Italian police arrest migrants alleged to have thrown Christians overboard

Police have 48 hours to validate arrests of 15 people over alleged Muslim attack on Nigerian and Ghanian Christians on board boat that left Libya on Tuesday





An italian tugboat carrying immigrants arrives at Messina in Sicily on Wednesday. Photograph: Giovanni Isolino/AFP/Getty Images
Stephanie Kirchgaessner in Rome and agencies










Police in Sicily have arrested 15 people for allegedly throwing 12 migrants overboard during what appeared to be a Muslim assault against Christians on the high seas amid Italy’s migration crisis.

Palermo police said in a statement on Thursday that they learned of the incident while interviewing tearful survivors from Nigeria and Ghana who arrived in Palermo on Wednesday morning after being rescued at sea.
The survivors said they had boarded a rubber boat with 105 passengers aboard on Tuesday on the Libyan coast. During the crossing, the migrants from Nigeria and Ghana, believed to be Christians, were allegedly threatened with being abandoned at sea by some 15 other passengers from Ivory Coast, Senegal, Mali and Guinea-Bissau.
The statement said the motive was that the victims “professed the Christian faith while the aggressors were Muslim,” the Associated Press reported.

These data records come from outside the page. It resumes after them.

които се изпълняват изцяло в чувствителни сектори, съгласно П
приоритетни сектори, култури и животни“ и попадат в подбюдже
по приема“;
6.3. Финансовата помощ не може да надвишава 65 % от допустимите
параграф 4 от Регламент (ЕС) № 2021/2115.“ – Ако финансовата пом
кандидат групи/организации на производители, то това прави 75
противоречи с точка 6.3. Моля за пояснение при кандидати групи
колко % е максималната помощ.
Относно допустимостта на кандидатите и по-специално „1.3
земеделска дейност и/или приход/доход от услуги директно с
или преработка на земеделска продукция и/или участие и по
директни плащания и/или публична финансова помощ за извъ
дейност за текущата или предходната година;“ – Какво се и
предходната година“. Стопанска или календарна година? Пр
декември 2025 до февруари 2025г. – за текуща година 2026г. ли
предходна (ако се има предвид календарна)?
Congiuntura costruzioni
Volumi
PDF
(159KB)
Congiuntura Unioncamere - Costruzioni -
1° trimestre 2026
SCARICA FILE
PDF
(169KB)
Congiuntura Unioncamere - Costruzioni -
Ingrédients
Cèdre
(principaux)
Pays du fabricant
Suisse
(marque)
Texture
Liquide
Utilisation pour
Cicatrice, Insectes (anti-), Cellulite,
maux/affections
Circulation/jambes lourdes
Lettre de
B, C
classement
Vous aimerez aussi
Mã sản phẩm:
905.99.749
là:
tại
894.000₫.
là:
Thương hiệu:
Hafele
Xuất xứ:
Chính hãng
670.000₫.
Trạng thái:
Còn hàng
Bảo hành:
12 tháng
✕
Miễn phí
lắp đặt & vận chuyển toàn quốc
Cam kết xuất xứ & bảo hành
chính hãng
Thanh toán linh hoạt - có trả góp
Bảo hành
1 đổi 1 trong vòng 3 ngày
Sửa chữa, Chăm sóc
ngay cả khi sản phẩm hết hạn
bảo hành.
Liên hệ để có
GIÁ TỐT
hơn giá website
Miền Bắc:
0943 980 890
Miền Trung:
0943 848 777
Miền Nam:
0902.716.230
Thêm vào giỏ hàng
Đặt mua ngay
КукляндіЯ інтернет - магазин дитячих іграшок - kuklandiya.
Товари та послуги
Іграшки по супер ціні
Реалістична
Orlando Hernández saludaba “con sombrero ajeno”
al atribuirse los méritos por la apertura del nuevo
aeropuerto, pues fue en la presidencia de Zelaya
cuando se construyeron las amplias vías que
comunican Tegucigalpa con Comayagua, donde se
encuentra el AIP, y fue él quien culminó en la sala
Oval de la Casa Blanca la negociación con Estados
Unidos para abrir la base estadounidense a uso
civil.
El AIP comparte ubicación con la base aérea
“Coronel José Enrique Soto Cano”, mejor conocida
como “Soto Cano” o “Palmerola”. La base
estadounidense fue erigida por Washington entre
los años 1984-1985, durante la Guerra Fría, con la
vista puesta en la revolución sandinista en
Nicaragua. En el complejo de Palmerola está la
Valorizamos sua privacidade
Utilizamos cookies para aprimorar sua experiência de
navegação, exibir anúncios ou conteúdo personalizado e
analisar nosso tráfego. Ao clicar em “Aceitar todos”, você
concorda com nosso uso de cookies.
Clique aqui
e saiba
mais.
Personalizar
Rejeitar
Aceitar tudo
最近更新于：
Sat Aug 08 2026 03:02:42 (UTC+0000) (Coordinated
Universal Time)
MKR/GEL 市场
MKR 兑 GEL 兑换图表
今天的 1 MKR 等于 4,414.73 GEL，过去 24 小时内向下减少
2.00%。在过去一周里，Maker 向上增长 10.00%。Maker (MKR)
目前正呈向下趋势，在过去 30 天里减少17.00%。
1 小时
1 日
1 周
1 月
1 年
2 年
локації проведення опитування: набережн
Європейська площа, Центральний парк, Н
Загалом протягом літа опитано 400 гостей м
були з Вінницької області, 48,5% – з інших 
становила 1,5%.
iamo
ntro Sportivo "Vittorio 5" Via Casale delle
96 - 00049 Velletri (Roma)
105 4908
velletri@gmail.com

Maurizio Scalia, the prosecutor in the case, will have another 48 hours to validate the arrests.
Asked about the reports of religious prejudice having played a role in the deaths, one expert who has worked in the field for eight years said he had never heard of such an incident in the past, even though most migrant boats usually carry people from different religious backgrounds and nationalities.
Flavio di Giacomo of the International Organisation for Migration, said fights on migrant boats have occurred in the past – with some including people being killed – but were exceedingly rare and were sometimes the result of a “battle for survival”.
Last July, he said, a fight broke out between passengers on a migrant ship, some of whom were in the hull of the boat and wanted to get on deck. Passengers above deck did not want to disturb the equilibrium of the boat and a fight ensued, with “some victims”.
There are differences in how certain nationalities are treated by smugglers, Di Giacomo said. He noted that Libyan smugglers often viewed sub-Saharan Africans as “less valuable” than other passengers and they were often forced into the hulls of boats making the trip to Italy from Libya.
“That’s the most dangerous part of the boat,” he said. Syrians were, however, allowed spots on the deck and could purchase lifejackets, a luxury that was not always offered to sub-Saharan Africans.